(Record set begins)
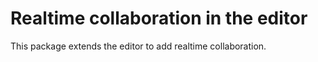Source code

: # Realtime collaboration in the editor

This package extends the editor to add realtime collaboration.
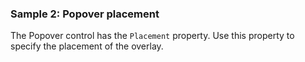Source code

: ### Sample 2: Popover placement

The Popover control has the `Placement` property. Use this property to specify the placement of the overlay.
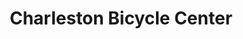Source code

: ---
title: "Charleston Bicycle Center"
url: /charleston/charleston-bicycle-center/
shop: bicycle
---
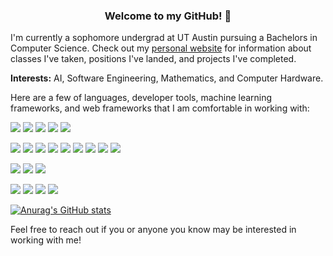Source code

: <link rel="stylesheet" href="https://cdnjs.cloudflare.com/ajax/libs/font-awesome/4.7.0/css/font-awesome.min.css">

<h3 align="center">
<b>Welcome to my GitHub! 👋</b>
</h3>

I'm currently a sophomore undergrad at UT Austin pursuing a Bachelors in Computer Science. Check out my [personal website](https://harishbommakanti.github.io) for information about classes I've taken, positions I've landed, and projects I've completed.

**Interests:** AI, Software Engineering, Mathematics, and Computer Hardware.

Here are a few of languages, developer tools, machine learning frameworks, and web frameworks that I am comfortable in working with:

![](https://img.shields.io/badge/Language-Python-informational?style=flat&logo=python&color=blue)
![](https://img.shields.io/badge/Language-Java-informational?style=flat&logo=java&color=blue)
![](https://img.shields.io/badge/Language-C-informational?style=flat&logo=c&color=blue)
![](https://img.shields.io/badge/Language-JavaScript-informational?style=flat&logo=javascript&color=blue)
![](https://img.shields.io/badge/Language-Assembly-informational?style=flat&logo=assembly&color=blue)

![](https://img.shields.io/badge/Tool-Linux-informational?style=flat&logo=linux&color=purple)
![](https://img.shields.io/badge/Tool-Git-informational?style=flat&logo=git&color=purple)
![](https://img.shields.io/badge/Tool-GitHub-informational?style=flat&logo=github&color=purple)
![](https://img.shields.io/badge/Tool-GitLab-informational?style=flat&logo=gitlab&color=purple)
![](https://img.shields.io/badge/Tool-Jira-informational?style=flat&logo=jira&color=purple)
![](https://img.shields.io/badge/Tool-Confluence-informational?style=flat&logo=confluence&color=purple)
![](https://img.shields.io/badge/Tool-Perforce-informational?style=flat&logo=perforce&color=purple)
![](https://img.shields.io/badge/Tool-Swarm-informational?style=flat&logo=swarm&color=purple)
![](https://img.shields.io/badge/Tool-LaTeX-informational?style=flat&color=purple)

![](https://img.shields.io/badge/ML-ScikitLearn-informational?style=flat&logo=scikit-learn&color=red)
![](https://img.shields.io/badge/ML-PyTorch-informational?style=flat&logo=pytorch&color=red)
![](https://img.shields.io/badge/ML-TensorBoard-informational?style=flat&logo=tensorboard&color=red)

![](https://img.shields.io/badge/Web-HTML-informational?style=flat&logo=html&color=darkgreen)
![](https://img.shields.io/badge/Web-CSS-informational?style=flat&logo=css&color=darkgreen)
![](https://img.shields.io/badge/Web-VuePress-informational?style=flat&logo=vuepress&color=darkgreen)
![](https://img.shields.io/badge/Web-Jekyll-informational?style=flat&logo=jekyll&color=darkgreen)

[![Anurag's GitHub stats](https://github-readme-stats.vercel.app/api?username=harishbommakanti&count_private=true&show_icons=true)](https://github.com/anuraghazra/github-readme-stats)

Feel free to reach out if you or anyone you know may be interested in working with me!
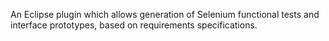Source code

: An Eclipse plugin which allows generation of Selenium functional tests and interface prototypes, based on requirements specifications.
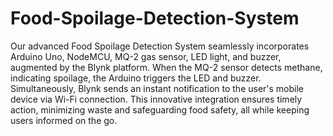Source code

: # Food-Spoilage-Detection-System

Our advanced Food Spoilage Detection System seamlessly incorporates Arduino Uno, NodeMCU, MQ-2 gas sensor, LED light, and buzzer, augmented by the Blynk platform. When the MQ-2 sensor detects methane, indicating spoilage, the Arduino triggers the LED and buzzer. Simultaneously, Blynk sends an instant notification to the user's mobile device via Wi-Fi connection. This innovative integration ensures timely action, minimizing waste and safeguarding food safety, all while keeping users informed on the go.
(Record set ends)
▸ Job item
Only the pictures are dropped. Otherwise, write out the listing exactly.

▸ Solved problem
Source code

: # Realtime collaboration in the editor

This package extends the editor to add realtime collaboration.
Source code

: ### Sample 2: Popover placement

The Popover control has the `Placement` property. Use this property to specify the placement of the overlay.
Source code

: ---
title: "Charleston Bicycle Center"
url: /charleston/charleston-bicycle-center/
shop: bicycle
---
Source code

: <link rel="stylesheet" href="https://cdnjs.cloudflare.com/ajax/libs/font-awesome/4.7.0/css/font-awesome.min.css">

<h3 align="center">
<b>Welcome to my GitHub! 👋</b>
</h3>

I'm currently a sophomore undergrad at UT Austin pursuing a Bachelors in Computer Science. Check out my [personal website](https://harishbommakanti.github.io) for information about classes I've taken, positions I've landed, and projects I've completed.

**Interests:** AI, Software Engineering, Mathematics, and Computer Hardware.

Here are a few of languages, developer tools, machine learning frameworks, and web frameworks that I am comfortable in working with:

![](https://img.shields.io/badge/Language-Python-informational?style=flat&logo=python&color=blue)
![](https://img.shields.io/badge/Language-Java-informational?style=flat&logo=java&color=blue)
![](https://img.shields.io/badge/Language-C-informational?style=flat&logo=c&color=blue)
![](https://img.shields.io/badge/Language-JavaScript-informational?style=flat&logo=javascript&color=blue)
![](https://img.shields.io/badge/Language-Assembly-informational?style=flat&logo=assembly&color=blue)

![](https://img.shields.io/badge/Tool-Linux-informational?style=flat&logo=linux&color=purple)
![](https://img.shields.io/badge/Tool-Git-informational?style=flat&logo=git&color=purple)
![](https://img.shields.io/badge/Tool-GitHub-informational?style=flat&logo=github&color=purple)
![](https://img.shields.io/badge/Tool-GitLab-informational?style=flat&logo=gitlab&color=purple)
![](https://img.shields.io/badge/Tool-Jira-informational?style=flat&logo=jira&color=purple)
![](https://img.shields.io/badge/Tool-Confluence-informational?style=flat&logo=confluence&color=purple)
![](https://img.shields.io/badge/Tool-Perforce-informational?style=flat&logo=perforce&color=purple)
![](https://img.shields.io/badge/Tool-Swarm-informational?style=flat&logo=swarm&color=purple)
![](https://img.shields.io/badge/Tool-LaTeX-informational?style=flat&color=purple)

![](https://img.shields.io/badge/ML-ScikitLearn-informational?style=flat&logo=scikit-learn&color=red)
![](https://img.shields.io/badge/ML-PyTorch-informational?style=flat&logo=pytorch&color=red)
![](https://img.shields.io/badge/ML-TensorBoard-informational?style=flat&logo=tensorboard&color=red)

![](https://img.shields.io/badge/Web-HTML-informational?style=flat&logo=html&color=darkgreen)
![](https://img.shields.io/badge/Web-CSS-informational?style=flat&logo=css&color=darkgreen)
![](https://img.shields.io/badge/Web-VuePress-informational?style=flat&logo=vuepress&color=darkgreen)
![](https://img.shields.io/badge/Web-Jekyll-informational?style=flat&logo=jekyll&color=darkgreen)

[![Anurag's GitHub stats](https://github-readme-stats.vercel.app/api?username=harishbommakanti&count_private=true&show_icons=true)](https://github.com/anuraghazra/github-readme-stats)

Feel free to reach out if you or anyone you know may be interested in working with me!
Source code

: An Eclipse plugin which allows generation of Selenium functional tests and interface prototypes, based on requirements specifications.
Source code

: # Food-Spoilage-Detection-System

Our advanced Food Spoilage Detection System seamlessly incorporates Arduino Uno, NodeMCU, MQ-2 gas sensor, LED light, and buzzer, augmented by the Blynk platform. When the MQ-2 sensor detects methane, indicating spoilage, the Arduino triggers the LED and buzzer. Simultaneously, Blynk sends an instant notification to the user's mobile device via Wi-Fi connection. This innovative integration ensures timely action, minimizing waste and safeguarding food safety, all while keeping users informed on the go.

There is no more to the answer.